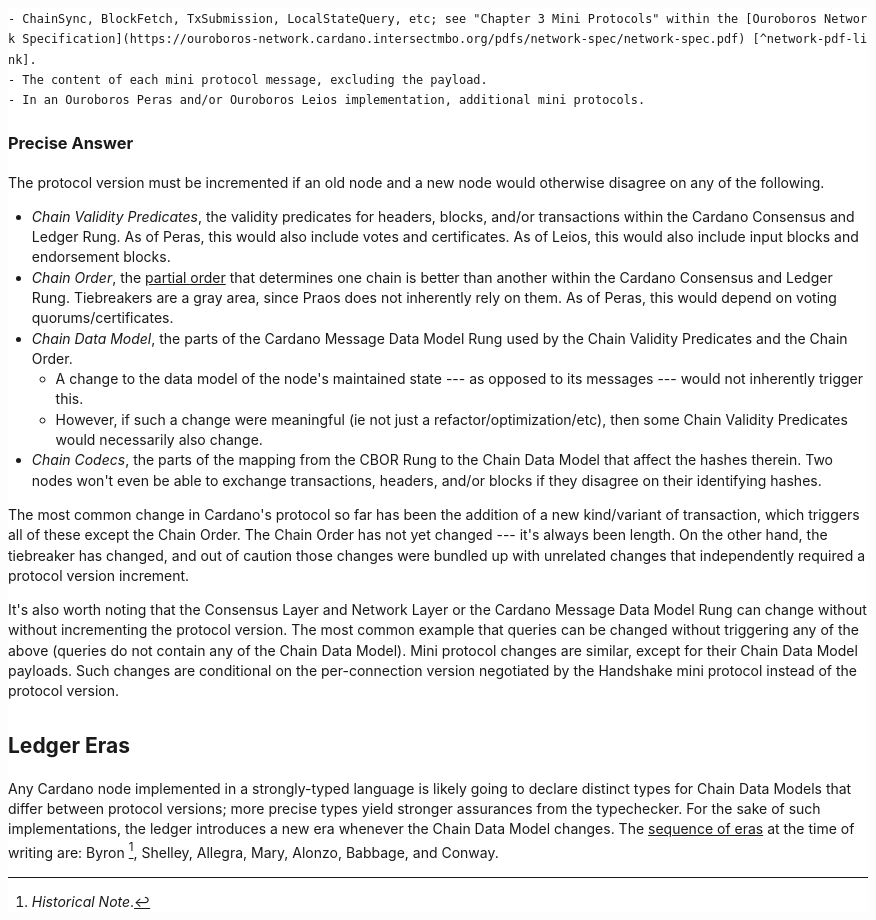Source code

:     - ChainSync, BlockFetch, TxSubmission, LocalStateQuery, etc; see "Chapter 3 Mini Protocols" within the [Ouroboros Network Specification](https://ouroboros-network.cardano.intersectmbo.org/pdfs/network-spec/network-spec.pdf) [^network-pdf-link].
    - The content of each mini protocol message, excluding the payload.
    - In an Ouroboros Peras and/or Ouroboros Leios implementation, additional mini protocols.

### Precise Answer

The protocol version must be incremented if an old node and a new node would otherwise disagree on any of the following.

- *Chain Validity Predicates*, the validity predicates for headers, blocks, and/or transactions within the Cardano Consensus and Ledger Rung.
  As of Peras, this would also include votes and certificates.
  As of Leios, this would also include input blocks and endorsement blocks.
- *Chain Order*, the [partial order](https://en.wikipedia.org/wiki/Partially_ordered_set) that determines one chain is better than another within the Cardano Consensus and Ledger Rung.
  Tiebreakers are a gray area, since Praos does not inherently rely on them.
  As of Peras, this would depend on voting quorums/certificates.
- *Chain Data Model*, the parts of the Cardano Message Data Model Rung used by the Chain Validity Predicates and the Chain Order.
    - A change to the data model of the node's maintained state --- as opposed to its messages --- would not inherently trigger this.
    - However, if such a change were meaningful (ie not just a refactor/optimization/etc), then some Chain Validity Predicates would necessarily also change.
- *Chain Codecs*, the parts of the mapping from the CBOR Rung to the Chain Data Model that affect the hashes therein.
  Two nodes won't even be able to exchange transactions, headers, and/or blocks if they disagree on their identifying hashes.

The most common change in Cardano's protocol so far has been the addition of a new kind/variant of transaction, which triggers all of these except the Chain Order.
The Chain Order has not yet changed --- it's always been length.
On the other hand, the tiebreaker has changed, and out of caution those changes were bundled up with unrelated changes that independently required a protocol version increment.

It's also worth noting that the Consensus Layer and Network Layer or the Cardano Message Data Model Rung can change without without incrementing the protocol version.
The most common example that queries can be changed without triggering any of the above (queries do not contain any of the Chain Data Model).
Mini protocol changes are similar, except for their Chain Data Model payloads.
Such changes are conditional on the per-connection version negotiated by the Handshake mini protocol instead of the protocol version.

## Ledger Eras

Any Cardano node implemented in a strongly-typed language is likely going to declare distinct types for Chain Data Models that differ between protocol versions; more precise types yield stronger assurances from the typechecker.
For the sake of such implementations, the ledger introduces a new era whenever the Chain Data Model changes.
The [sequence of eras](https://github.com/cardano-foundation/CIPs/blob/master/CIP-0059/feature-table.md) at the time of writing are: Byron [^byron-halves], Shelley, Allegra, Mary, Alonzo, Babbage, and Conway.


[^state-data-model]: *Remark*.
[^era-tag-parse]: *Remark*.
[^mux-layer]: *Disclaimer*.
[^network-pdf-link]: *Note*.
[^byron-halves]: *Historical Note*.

────────────────────────────────────────

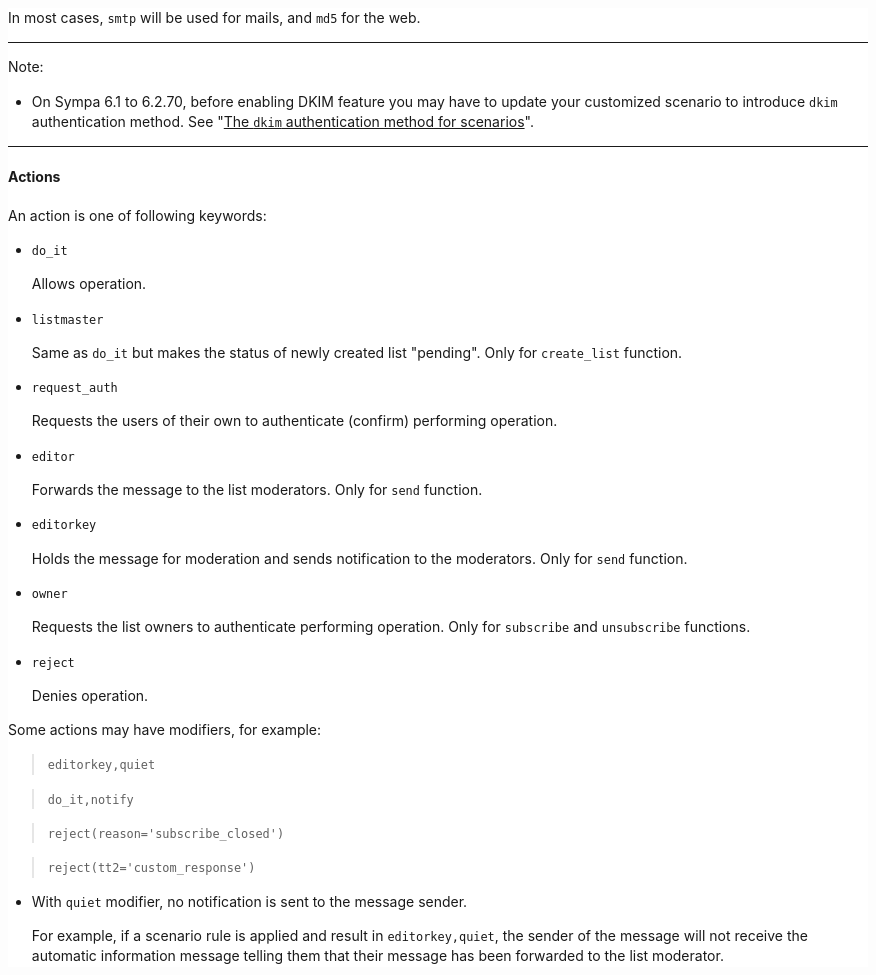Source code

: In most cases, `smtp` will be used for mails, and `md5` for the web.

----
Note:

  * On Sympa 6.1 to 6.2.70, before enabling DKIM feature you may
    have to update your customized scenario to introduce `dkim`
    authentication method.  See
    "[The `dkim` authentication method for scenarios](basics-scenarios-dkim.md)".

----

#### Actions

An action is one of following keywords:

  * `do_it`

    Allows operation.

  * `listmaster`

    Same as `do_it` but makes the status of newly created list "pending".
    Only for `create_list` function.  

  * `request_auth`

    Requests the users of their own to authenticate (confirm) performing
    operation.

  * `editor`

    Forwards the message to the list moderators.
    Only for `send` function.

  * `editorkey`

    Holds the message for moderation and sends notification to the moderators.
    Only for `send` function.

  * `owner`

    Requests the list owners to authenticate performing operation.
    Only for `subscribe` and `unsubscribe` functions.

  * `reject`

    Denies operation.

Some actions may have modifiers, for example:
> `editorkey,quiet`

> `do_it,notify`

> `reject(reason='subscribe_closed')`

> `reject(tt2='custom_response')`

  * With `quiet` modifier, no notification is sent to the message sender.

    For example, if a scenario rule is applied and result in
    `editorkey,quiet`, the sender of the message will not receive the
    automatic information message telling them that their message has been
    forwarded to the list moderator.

────────────────────────────────────────

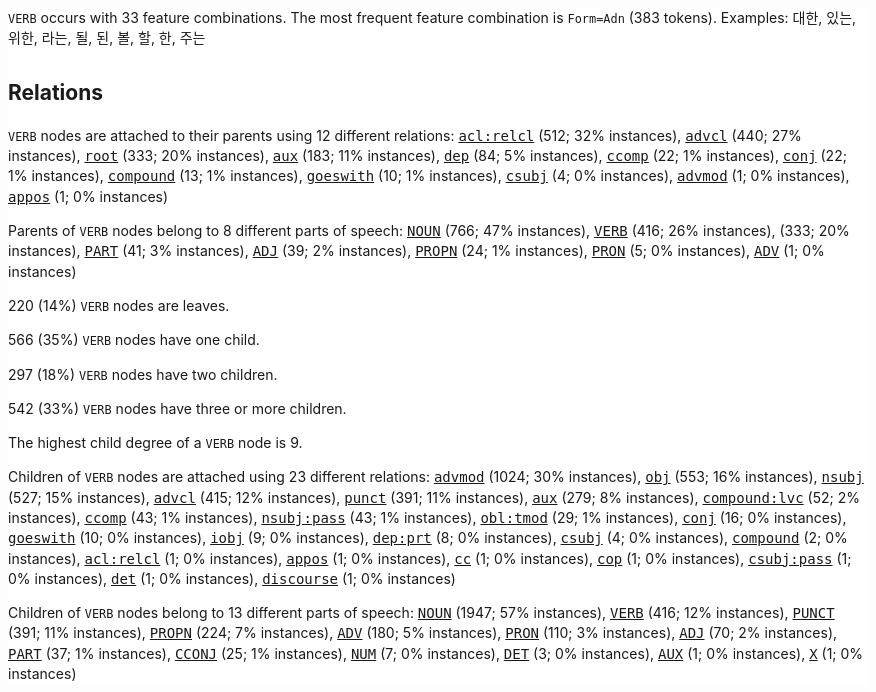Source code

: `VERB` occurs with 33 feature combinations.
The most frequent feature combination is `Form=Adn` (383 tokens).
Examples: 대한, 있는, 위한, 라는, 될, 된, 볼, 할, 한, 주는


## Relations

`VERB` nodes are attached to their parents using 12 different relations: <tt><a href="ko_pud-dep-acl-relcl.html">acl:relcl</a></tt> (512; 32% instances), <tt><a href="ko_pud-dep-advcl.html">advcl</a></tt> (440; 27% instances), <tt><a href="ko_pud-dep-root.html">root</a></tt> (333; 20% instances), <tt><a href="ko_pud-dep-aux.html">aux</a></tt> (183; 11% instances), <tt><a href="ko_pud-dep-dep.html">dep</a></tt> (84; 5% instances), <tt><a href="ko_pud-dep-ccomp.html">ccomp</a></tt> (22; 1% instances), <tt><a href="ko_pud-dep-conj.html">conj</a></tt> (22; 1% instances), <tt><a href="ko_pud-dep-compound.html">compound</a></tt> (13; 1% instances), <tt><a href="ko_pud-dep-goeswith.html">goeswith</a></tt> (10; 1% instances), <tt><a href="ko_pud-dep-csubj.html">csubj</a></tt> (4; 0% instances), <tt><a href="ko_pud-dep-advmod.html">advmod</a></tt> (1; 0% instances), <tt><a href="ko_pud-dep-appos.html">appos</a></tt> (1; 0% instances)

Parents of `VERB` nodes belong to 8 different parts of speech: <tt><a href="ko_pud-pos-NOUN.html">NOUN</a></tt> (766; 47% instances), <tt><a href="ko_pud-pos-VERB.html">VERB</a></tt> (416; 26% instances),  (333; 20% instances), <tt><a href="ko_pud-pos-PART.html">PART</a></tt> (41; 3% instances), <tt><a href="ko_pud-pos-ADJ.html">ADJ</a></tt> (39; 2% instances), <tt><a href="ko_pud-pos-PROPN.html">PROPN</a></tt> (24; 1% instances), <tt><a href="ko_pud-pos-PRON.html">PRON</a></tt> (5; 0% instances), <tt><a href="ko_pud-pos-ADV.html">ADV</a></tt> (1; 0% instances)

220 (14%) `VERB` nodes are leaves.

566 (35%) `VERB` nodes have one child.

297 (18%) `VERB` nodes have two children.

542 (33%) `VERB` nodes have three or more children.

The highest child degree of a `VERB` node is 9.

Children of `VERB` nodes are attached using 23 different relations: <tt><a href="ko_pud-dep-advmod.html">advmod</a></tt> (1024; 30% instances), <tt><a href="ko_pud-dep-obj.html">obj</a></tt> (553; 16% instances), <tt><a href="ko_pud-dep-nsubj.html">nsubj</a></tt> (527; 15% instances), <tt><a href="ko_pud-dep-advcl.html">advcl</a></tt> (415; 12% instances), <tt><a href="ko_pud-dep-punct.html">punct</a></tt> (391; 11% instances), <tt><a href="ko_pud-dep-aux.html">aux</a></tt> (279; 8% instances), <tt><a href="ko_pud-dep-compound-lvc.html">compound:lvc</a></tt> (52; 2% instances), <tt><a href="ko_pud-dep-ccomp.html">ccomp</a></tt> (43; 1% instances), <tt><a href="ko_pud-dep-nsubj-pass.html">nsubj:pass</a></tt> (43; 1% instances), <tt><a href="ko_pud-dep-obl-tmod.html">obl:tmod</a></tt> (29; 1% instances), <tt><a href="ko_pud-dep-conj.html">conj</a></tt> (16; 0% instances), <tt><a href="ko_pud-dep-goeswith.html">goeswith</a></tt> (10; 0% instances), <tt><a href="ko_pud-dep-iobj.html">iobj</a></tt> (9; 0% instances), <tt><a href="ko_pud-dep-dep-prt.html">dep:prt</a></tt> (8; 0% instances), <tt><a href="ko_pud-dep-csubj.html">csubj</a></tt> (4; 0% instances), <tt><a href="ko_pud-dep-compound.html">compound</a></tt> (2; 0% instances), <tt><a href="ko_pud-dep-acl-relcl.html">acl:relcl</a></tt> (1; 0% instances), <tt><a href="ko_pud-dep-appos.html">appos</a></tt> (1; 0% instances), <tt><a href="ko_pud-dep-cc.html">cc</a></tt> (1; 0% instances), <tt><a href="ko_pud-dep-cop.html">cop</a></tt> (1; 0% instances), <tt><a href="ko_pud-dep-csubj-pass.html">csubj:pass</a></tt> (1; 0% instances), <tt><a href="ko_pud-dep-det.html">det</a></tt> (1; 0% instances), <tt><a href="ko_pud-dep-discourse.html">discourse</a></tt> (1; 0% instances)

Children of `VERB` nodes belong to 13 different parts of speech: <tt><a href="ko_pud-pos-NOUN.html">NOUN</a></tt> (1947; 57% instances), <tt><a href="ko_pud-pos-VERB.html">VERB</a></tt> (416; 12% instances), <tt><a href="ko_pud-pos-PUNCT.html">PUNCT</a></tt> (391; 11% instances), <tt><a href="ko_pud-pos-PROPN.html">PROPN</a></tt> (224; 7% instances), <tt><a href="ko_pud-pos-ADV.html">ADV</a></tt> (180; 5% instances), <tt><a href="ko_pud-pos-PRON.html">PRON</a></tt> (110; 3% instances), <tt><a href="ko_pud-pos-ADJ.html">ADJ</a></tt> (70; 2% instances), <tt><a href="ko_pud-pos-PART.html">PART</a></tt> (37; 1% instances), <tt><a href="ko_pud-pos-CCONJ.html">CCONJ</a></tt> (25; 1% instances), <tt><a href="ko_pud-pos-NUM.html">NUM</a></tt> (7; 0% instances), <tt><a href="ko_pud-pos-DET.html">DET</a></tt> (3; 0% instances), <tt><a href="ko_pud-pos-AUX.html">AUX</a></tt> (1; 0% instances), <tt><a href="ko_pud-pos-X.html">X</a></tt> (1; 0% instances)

────────────────────────────────────────

**Your instructions**
Report all lines of the data above that include the string "Predicates".

**Worked solution**
- *Chain Validity Predicates*, the validity predicates for headers, blocks, and/or transactions within the Cardano Consensus and Ledger Rung.
- *Chain Data Model*, the parts of the Cardano Message Data Model Rung used by the Chain Validity Predicates and the Chain Order.
    - However, if such a change were meaningful (ie not just a refactor/optimization/etc), then some Chain Validity Predicates would necessarily also change.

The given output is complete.